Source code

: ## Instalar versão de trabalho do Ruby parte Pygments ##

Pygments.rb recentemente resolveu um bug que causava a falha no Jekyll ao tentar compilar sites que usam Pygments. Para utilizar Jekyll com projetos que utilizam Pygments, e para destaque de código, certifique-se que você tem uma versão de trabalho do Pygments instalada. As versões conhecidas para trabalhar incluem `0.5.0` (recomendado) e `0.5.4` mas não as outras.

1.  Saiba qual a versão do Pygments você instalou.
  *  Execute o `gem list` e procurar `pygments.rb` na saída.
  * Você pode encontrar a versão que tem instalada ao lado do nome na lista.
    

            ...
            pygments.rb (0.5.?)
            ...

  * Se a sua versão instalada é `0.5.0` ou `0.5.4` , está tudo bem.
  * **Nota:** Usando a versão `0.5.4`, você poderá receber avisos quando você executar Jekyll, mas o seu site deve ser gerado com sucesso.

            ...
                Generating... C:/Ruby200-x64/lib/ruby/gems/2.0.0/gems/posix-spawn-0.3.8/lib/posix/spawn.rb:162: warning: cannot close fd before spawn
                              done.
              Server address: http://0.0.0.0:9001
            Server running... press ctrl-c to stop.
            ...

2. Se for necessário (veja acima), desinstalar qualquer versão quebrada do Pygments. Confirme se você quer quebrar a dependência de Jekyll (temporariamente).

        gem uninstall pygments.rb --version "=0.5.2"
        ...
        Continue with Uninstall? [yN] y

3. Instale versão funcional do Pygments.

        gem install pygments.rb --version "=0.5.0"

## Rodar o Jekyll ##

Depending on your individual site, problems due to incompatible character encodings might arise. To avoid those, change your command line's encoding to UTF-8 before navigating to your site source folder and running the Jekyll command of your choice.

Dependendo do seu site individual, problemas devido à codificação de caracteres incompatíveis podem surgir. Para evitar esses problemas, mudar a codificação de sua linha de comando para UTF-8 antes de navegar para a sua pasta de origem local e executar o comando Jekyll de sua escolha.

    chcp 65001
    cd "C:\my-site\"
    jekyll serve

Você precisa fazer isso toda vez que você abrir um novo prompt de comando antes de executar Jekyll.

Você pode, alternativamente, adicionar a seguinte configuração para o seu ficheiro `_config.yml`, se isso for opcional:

...

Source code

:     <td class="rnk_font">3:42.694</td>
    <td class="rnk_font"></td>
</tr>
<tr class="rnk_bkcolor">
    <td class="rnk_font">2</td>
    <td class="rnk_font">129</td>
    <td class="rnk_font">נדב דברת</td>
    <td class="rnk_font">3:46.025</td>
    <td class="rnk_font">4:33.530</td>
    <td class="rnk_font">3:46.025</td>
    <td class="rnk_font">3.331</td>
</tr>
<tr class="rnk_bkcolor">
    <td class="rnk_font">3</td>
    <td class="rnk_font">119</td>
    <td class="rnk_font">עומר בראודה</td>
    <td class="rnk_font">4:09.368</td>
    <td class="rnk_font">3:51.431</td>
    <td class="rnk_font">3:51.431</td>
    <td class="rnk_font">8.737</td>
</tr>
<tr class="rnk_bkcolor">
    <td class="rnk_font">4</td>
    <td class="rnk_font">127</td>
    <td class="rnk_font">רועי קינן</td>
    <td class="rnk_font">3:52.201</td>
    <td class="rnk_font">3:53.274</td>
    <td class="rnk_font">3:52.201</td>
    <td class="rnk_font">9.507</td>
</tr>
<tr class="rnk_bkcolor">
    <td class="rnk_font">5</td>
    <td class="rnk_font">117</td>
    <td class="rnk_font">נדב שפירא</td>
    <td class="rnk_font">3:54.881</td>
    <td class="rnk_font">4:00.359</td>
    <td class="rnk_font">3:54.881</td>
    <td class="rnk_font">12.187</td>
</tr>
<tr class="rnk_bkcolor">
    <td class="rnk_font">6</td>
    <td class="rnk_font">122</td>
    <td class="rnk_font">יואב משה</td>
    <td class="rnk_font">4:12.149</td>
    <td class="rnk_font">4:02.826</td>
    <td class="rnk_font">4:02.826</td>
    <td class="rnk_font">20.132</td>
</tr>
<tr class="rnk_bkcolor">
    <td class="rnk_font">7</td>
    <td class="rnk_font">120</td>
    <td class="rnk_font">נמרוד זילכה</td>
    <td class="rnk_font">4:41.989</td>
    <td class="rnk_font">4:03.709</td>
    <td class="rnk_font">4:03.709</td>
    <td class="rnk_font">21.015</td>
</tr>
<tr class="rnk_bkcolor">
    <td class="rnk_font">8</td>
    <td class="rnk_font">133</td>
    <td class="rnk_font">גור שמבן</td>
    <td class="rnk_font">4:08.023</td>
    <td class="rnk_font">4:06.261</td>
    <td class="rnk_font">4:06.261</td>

_Task item_
When you reach the line containing "Server address: http://0.0.0.0:9001" in the data above, start copying exactly, and stop after the line containing "Continue with Uninstall? [yN] y".

_Answer box_
              Server address: http://0.0.0.0:9001
            Server running... press ctrl-c to stop.
            ...

2. Se for necessário (veja acima), desinstalar qualquer versão quebrada do Pygments. Confirme se você quer quebrar a dependência de Jekyll (temporariamente).

        gem uninstall pygments.rb --version "=0.5.2"
        ...
        Continue with Uninstall? [yN] y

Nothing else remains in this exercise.